» RICHIESTA 1: Riporta ogni riga dei record in cui compare la parola "Seal", tenendo conto di maiuscole e minuscole.

» TESTO ESTRATTO:
Il giudice amministrativo nel nuovo processo amministrativo ha pieno accesso al fatto.
Può disporre consulenza tecnica o verificazione.
Può usare, ma con moderazione, del principio dell’onere della prova ( perché il legislatore sa che vi è uno squilibrio di forze fra parte pubblica e parte privata ed ha improntato il processo al principio dispositivo con metodo acquisitivo ossia con il correttivo di poteri officiosi del giudice che riequilibrino le posizioni all’occorrenza, è il giudice signore della prova, così definito dal pensiero intramontabile di Mario Nigro).
4. Il problema del metodo. Le tentazioni del dogmatismo e del relativismo.
Francario Problema del metodo. Nelle epoche di transizione, scienza del diritto e giurisprudenza corrono il rischio sia di chiudersi di fronte ai cambiamenti e alle novità arroccandosi nelle categorie tradizionali e mantenendo in vita concetti ormai consumati; che di rifiutare ogni tradizione e di “vedere in ogni dove nuovi paradigmi”. Tentazioni del dogmatismo e del relativismo: come vengono evitate in questo “libro senza fine” e in partciolare in “ordine e caos”?
Montedoro E’ un duplice rischio.
Occorre leggere il nuovo a volte con nuove categorie.
E’ quello che abbiamo tentato di fare leggendo le decisioni algoritmiche senza stare alle strettoie della legge n. 241 del 1990 ma usando i principi che già si rinvengono nelle Carte europee ed in disposizioni sparse che si sono occupate di intelligenza artificiale.
Ma anche la tradizione è importante.
Senza il passato non siamo nulla. Non c’è identità.
E lo scavo si addice al riconoscimento dell’importanza della tradizione.
Nel libro uso in modo parziale e forse “amputante” il pensiero di Derrida.
E’ un pensiero incentrato sul mistero del linguaggio inteso come un libro aperto all’attribuzione di infiniti significati.
Naturalmente l’Opera aperta di Eco non è compatibile con alcuna logica processuale.
Ma di Derrida ad un giudice interessa – e molto – il rapporto che si può istituire fra linguaggio e realtà , fra testo e contesto, fra universale e singolare.

Record estratti da una raccolta:
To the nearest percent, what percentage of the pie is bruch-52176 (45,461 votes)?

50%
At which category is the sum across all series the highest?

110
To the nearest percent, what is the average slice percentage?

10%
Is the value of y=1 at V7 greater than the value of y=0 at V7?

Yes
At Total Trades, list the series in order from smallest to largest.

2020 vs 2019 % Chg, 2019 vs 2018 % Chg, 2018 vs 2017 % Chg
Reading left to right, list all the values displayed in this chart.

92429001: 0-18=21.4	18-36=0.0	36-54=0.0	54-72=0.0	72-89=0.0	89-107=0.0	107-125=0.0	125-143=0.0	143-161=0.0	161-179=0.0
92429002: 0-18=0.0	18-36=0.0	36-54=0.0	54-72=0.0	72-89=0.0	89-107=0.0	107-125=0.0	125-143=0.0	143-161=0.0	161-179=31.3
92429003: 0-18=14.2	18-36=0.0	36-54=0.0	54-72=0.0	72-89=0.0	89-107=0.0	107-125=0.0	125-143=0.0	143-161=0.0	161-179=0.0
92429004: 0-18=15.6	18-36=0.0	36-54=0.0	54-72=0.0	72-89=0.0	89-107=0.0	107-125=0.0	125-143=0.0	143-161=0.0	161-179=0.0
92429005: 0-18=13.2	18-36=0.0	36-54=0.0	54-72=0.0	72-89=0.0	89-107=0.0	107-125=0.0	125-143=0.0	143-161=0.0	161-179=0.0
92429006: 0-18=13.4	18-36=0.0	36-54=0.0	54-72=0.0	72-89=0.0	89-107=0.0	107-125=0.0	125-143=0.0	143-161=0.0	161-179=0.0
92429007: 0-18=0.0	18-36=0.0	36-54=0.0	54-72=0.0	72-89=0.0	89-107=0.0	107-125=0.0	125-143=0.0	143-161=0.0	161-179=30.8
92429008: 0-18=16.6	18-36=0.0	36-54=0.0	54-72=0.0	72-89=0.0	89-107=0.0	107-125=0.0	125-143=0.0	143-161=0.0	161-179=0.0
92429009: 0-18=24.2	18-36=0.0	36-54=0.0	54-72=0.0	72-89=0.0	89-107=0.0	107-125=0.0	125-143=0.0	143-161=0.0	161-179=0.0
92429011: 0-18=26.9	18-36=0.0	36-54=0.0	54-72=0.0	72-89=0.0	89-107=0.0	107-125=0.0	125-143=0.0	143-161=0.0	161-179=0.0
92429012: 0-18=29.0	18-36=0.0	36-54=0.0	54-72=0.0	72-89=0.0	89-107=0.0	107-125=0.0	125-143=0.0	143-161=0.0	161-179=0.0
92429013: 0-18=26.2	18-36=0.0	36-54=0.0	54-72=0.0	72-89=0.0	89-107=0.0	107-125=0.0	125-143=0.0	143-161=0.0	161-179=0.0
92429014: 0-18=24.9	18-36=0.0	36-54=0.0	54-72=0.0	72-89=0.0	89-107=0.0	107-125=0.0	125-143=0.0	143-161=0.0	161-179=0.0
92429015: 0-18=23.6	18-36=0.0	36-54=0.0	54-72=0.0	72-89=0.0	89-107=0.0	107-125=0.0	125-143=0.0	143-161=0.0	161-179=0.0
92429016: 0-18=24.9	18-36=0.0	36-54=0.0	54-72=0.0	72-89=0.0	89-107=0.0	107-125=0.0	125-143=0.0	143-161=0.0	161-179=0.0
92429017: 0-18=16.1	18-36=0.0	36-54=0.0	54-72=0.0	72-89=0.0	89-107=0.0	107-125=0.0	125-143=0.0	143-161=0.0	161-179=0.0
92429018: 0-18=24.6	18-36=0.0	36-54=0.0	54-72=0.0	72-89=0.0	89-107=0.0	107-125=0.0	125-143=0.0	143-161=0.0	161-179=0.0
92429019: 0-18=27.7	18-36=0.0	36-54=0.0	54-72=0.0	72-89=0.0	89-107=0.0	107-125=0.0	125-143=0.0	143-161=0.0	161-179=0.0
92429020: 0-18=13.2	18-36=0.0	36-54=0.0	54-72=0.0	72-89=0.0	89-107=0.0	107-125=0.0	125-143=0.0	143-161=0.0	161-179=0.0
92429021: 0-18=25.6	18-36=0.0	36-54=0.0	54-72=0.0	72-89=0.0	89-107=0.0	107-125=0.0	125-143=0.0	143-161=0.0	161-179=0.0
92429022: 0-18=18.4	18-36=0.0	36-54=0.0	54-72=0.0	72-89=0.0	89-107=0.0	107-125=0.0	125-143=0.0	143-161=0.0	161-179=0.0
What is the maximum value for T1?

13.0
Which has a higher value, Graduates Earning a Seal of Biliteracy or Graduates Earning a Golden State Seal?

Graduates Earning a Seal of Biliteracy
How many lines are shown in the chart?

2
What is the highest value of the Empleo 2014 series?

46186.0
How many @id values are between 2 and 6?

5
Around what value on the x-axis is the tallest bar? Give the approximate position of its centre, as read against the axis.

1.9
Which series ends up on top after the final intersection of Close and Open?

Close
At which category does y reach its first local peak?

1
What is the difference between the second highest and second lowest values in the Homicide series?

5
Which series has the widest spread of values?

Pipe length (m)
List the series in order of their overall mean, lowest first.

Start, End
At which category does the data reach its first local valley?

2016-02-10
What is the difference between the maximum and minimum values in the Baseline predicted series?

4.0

» RICHIESTA 2: Ripeti alla lettera la parte del testo estratto che va da "Senza il passato" giù fino a "di infiniti significati.".

» SOLUZIONE 1:
Which has a higher value, Graduates Earning a Seal of Biliteracy or Graduates Earning a Golden State Seal?
Graduates Earning a Seal of Biliteracy

» SOLUZIONE 2:
Senza il passato non siamo nulla. Non c’è identità.
E lo scavo si addice al riconoscimento dell’importanza della tradizione.
Nel libro uso in modo parziale e forse “amputante” il pensiero di Derrida.
E’ un pensiero incentrato sul mistero del linguaggio inteso come un libro aperto all’attribuzione di infiniti significati.